Herói ou traidor? General que conspirou contra Trump está comprometido - Blog Mundialista

Vilma Gryzinski

Coberto de desonra pela vergonhosa retirada do Afeganistão, Mark Milley agora aparece tramando com China pelas costas de um presidente

Parece diálogo de filme: “General Li, o senhor e eu nos conhecemos há cinco anos. Se nós formos atacar, eu vou te ligar antes. Não será de surpresa”. “General Li, quero garantir que o governo americano é estável e que tudo vai ficar bem. Nós não vamos atacar ou conduzir qualquer operação cinética contra vocês”.

Em linguagem militar, operação cinética equivale a atos de guerra.

O homem que deu garantias ao atual maior inimigo dos Estados Unidos foi o general Mark Milley, chefe do estado-maior conjunto das Forças Armadas americanas – ou seja, o posto mais importante da hierarquia militar. E seu interlocutor foi o general Li Zuocheng, que ocupa o cargo equivalente no Exército Popular de Libertação da China.

As duas conversas estão no novo livro de Bob Woodward e Robert Costa sobre a etapa final do governo de Donald Trump, intitulado Perigo. Woodward, da dupla de Watergate, deu vários sinais de que integrava a turma psicologicamente perturbada pelo ódio acumulado contra Trump, mas os telefonemas reproduzidos não foram desmentidos. Isso significa que foram revelados pelo próprio Milley ou por alguém que falou com autorização dele.

A tese do livro é que os telefonemas do general ao seu colega/adversário chinês,  completamente contrários à hierarquia, à cadeia de comando e ao manual de comportamento de um chefe militar, tiveram um objetivo nobre: desarticular alguma manobra de Trump que envolvesse algo grandioso e perigosíssimo, como um ataque contra a China, para impedir ou neutralizar sua derrota na campanha pela reeleição.

É uma tese duvidosa. Ao contrário do que aparece nos filmes sobre presidentes, um subgênero do cinema americano, o ocupante da Casa Branca, embora seja o comandante-chefe das Forças Armadas,  não pode desencadear uma guerra de uma hora para outra, sem o conhecimento e o consenso, ainda que não unânime, dos civis e militares que formam o establishment da defesa nacional. Também não pode “apertar um botão” e desfechar um ataque nuclear a seu bel prazer.

É claro que para os antitrumpistas, o general, que já havia esperneado quando Trump levou a cúpula militar para uma caminhada até uma igreja ao lado da Casa Branca que os manifestantes ligados ao Black Lives Matter haviam tentando incendiar, teve um comportamento heróico ao neutralizar preventivamente uma perigosa e alucinada jogada de Trump.

▶ **TAREFA A**: Segundo o texto sobre o general Mark Milley, por que é duvidosa a tese do livro de que os telefonemas ao general chinês serviram para impedir uma manobra perigosa de Trump? Responda em até três frases.
▶ **TAREFA B**: Transcreva, sem nenhuma alteração, o trecho do texto sobre o general Mark Milley que vai de "O homem que" até "com autorização dele.", incluindo estas últimas palavras.

▶ **DADOS DE ORIGEM**:
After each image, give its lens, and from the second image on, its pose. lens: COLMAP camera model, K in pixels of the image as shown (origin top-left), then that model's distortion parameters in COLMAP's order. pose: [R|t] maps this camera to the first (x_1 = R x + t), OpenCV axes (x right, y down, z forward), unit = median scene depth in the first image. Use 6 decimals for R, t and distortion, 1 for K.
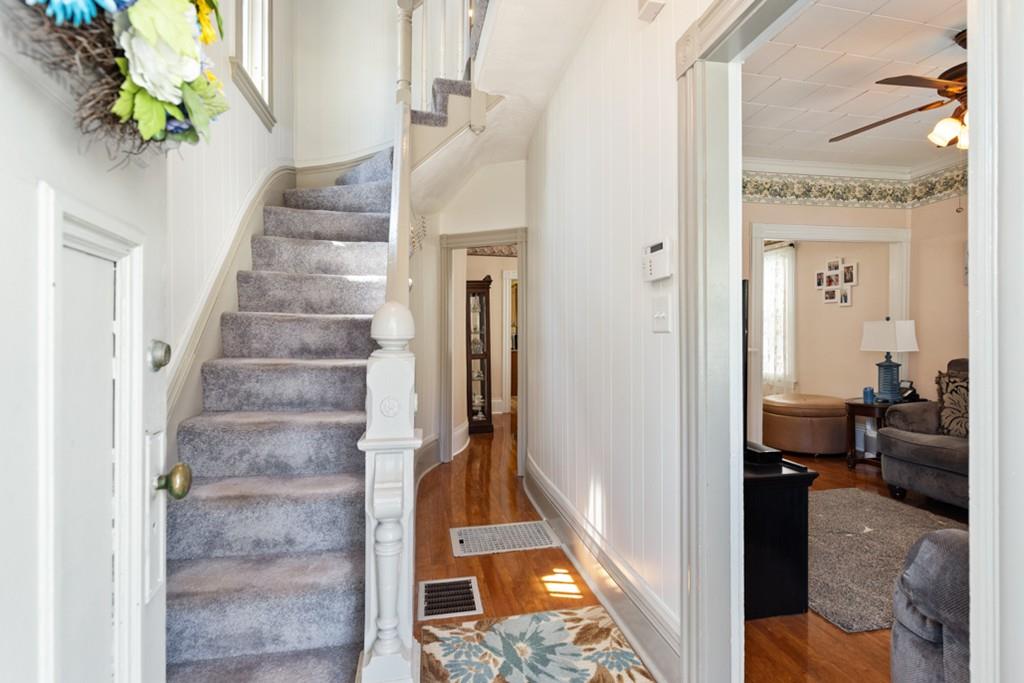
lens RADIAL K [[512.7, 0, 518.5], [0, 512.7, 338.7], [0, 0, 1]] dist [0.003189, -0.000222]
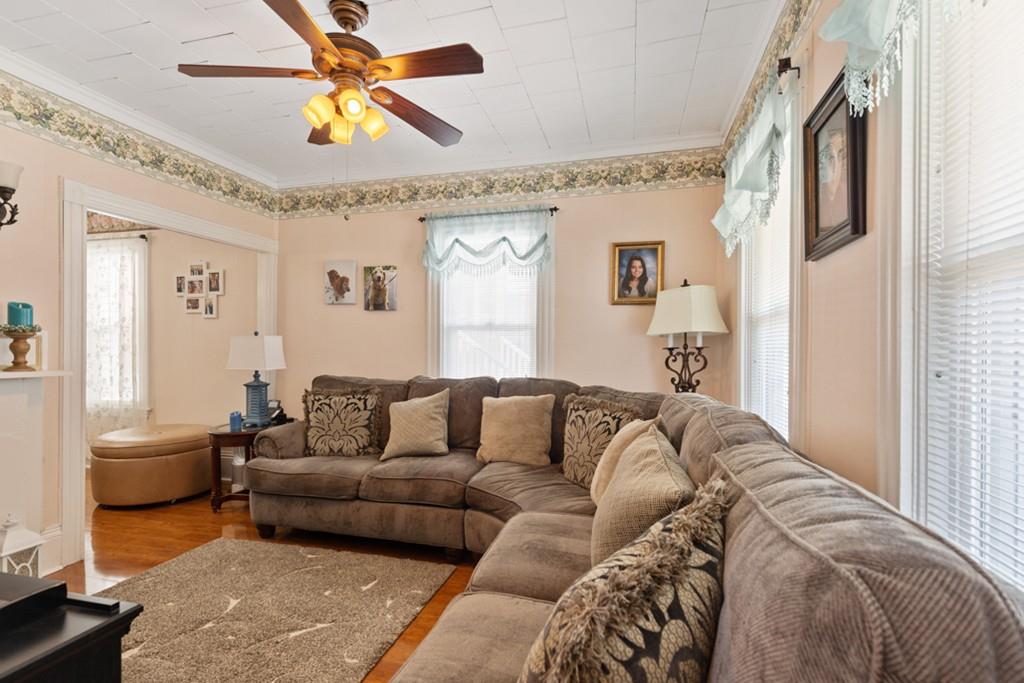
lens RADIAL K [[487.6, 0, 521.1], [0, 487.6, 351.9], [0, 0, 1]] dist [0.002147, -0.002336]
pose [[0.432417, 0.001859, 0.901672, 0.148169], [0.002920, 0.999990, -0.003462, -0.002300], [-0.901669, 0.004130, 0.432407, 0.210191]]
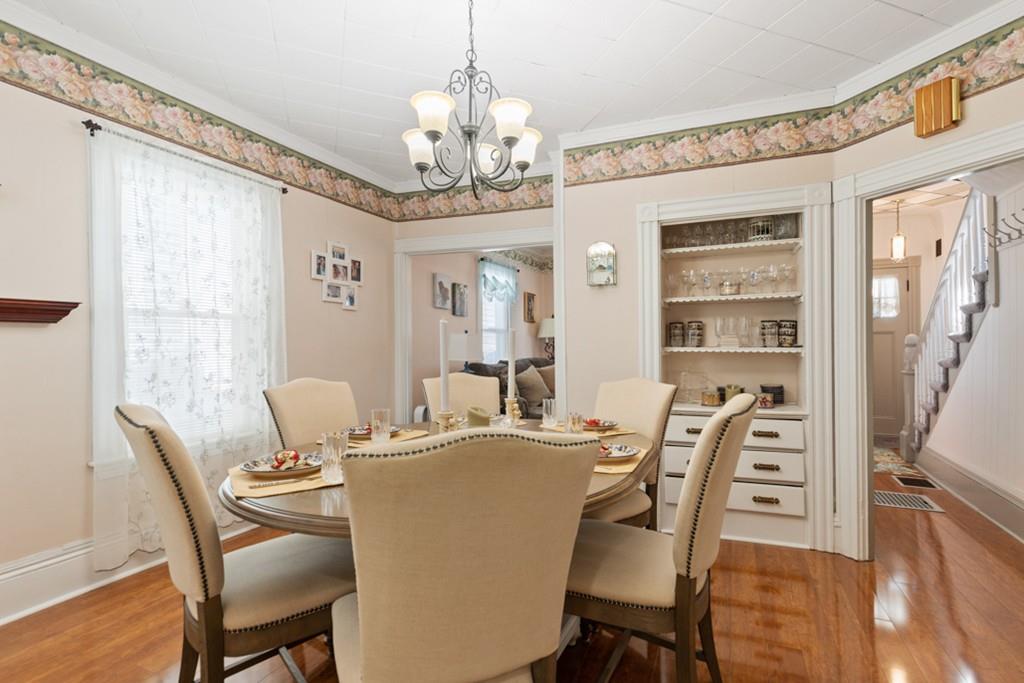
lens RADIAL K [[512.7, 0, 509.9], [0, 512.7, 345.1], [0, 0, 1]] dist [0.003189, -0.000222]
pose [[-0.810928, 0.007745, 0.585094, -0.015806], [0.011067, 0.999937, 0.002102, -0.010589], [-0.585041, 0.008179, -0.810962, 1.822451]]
...
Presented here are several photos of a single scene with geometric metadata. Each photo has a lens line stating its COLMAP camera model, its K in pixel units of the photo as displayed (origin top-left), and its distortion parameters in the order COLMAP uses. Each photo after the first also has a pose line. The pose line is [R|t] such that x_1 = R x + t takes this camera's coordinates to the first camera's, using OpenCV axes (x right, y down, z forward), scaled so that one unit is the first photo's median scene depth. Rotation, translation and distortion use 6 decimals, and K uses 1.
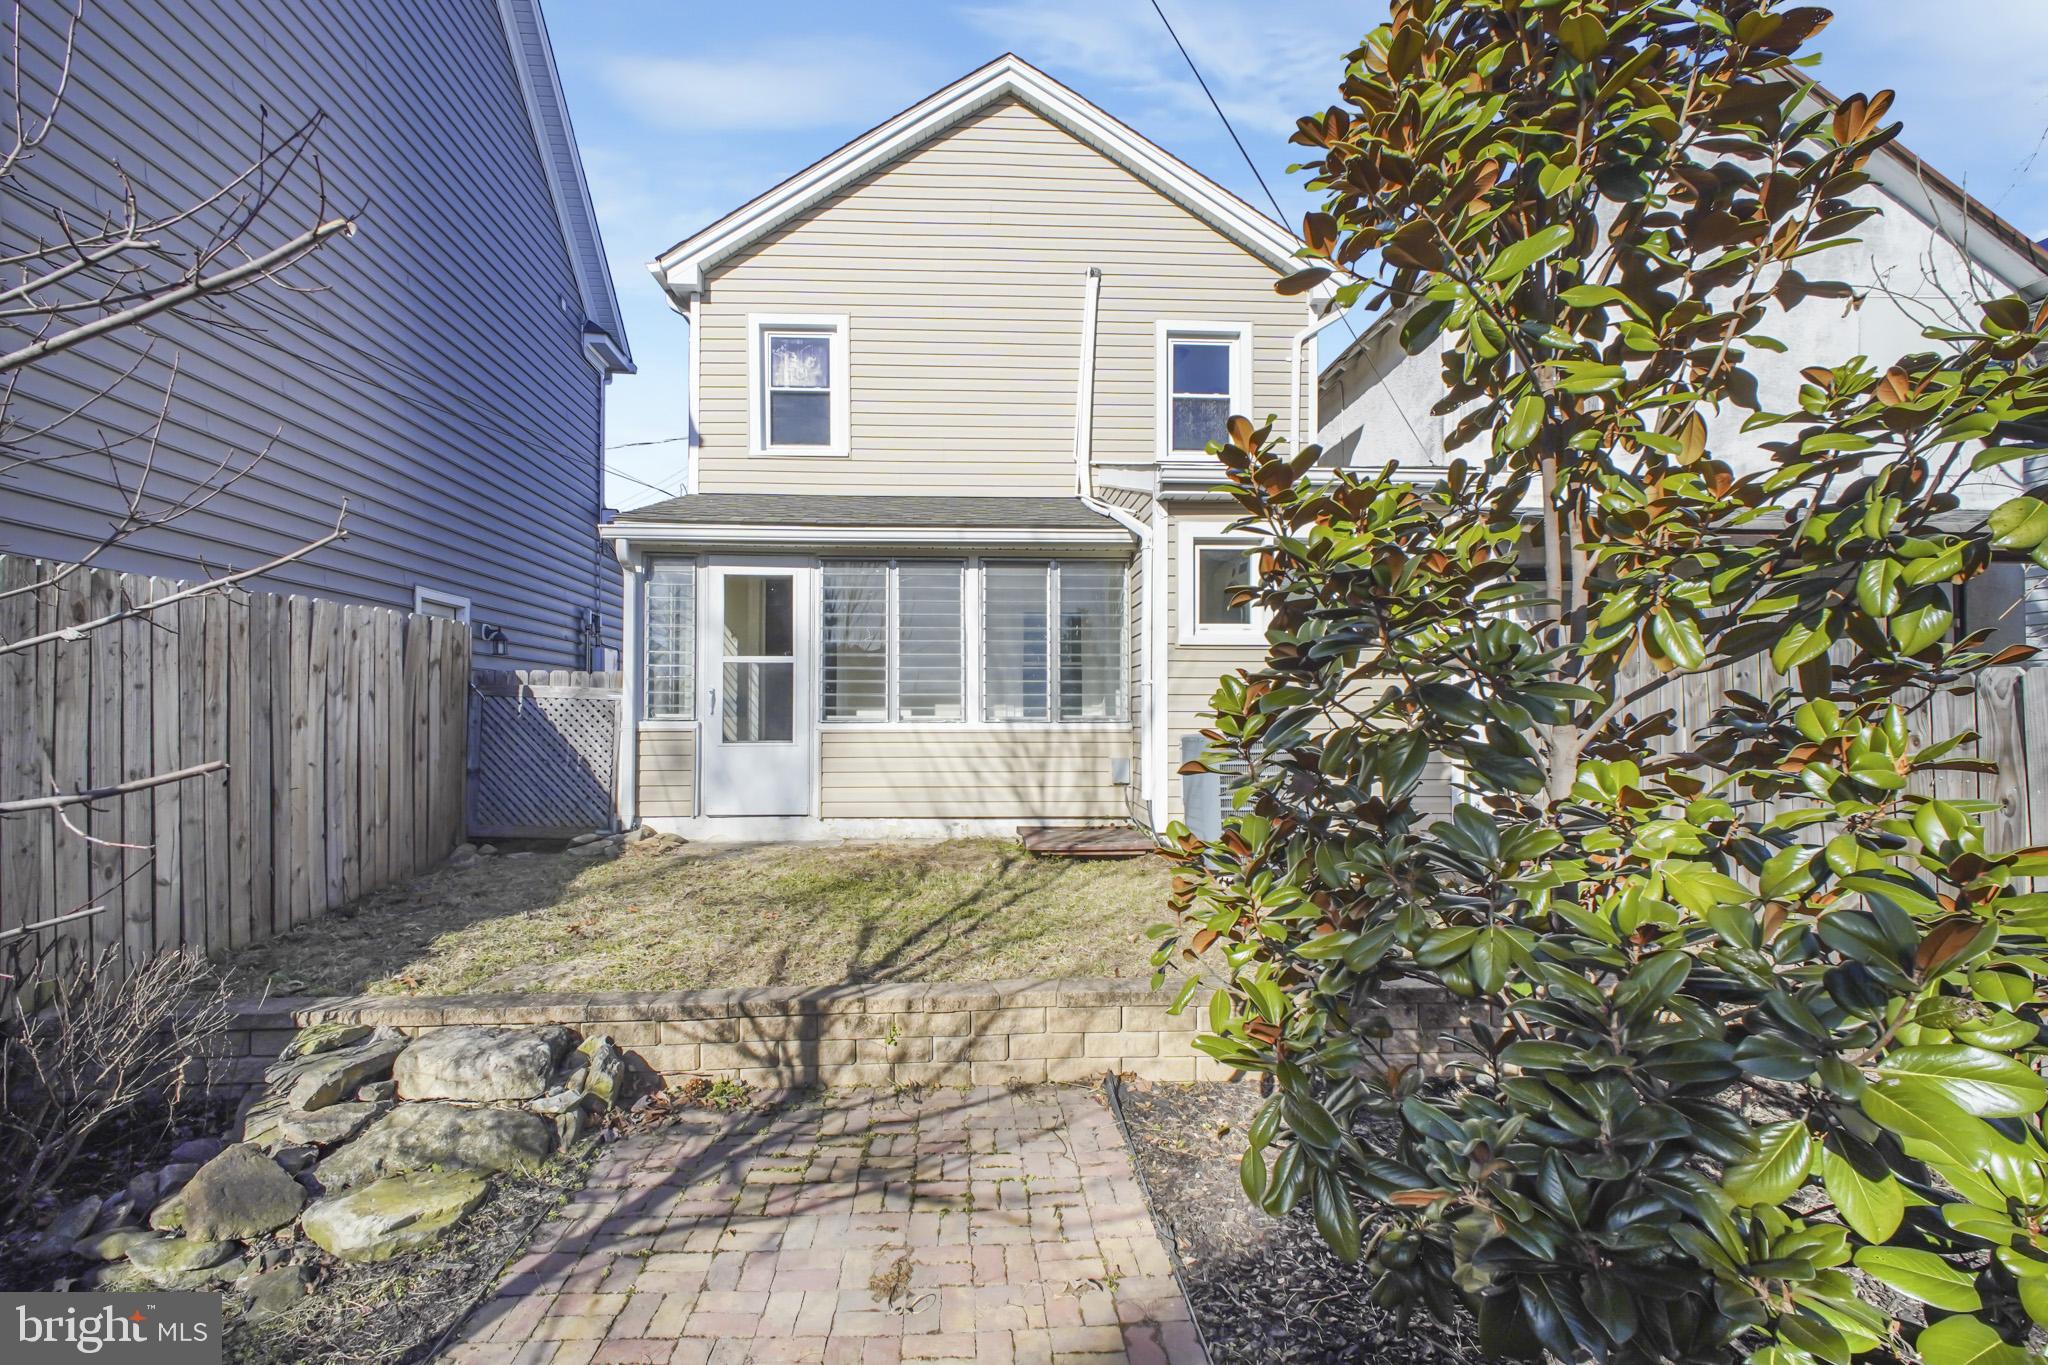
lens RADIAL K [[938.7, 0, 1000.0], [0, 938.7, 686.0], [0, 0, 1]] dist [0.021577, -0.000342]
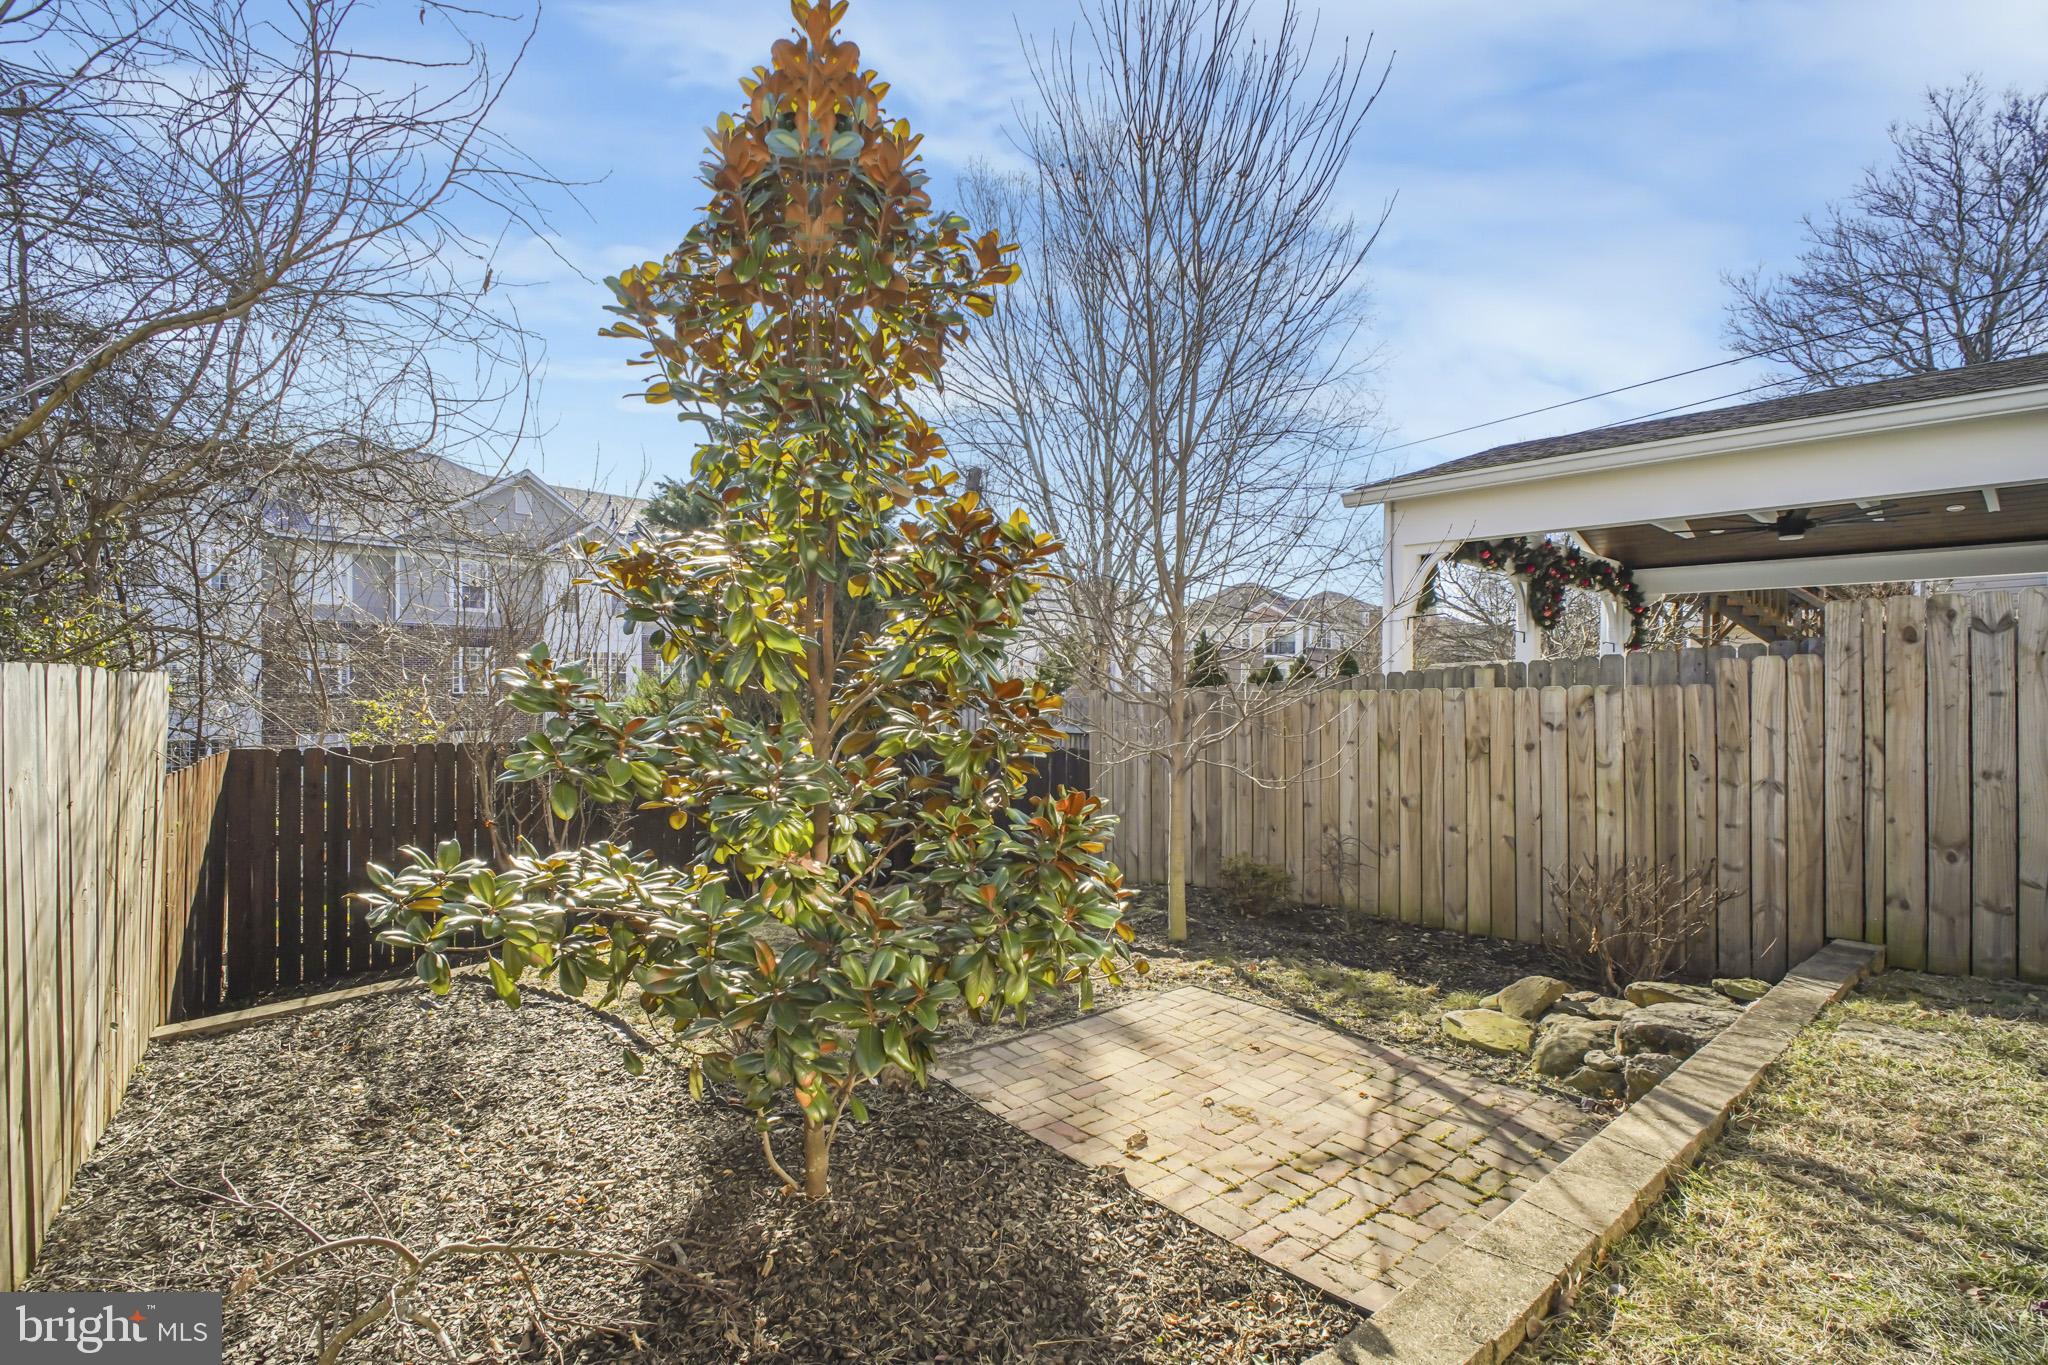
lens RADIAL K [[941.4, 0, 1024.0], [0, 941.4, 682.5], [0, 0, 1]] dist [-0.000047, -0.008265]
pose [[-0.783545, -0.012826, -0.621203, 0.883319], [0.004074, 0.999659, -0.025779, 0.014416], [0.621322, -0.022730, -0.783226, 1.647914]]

▶ **RESPOSTA ESCRITA A**: A tese é duvidosa porque, ao contrário do que aparece nos filmes sobre presidentes, o ocupante da Casa Branca, embora seja o comandante-chefe das Forças Armadas, não pode desencadear uma guerra de uma hora para outra. Para isso, ele precisa do conhecimento e do consenso, ainda que não unânime, dos civis e militares que formam o establishment da defesa nacional. Também não pode "apertar um botão" e desfechar um ataque nuclear a seu bel prazer.

▶ **RESPOSTA ESCRITA B**:
O homem que deu garantias ao atual maior inimigo dos Estados Unidos foi o general Mark Milley, chefe do estado-maior conjunto das Forças Armadas americanas – ou seja, o posto mais importante da hierarquia militar. E seu interlocutor foi o general Li Zuocheng, que ocupa o cargo equivalente no Exército Popular de Libertação da China.

As duas conversas estão no novo livro de Bob Woodward e Robert Costa sobre a etapa final do governo de Donald Trump, intitulado Perigo. Woodward, da dupla de Watergate, deu vários sinais de que integrava a turma psicologicamente perturbada pelo ódio acumulado contra Trump, mas os telefonemas reproduzidos não foram desmentidos. Isso significa que foram revelados pelo próprio Milley ou por alguém que falou com autorização dele.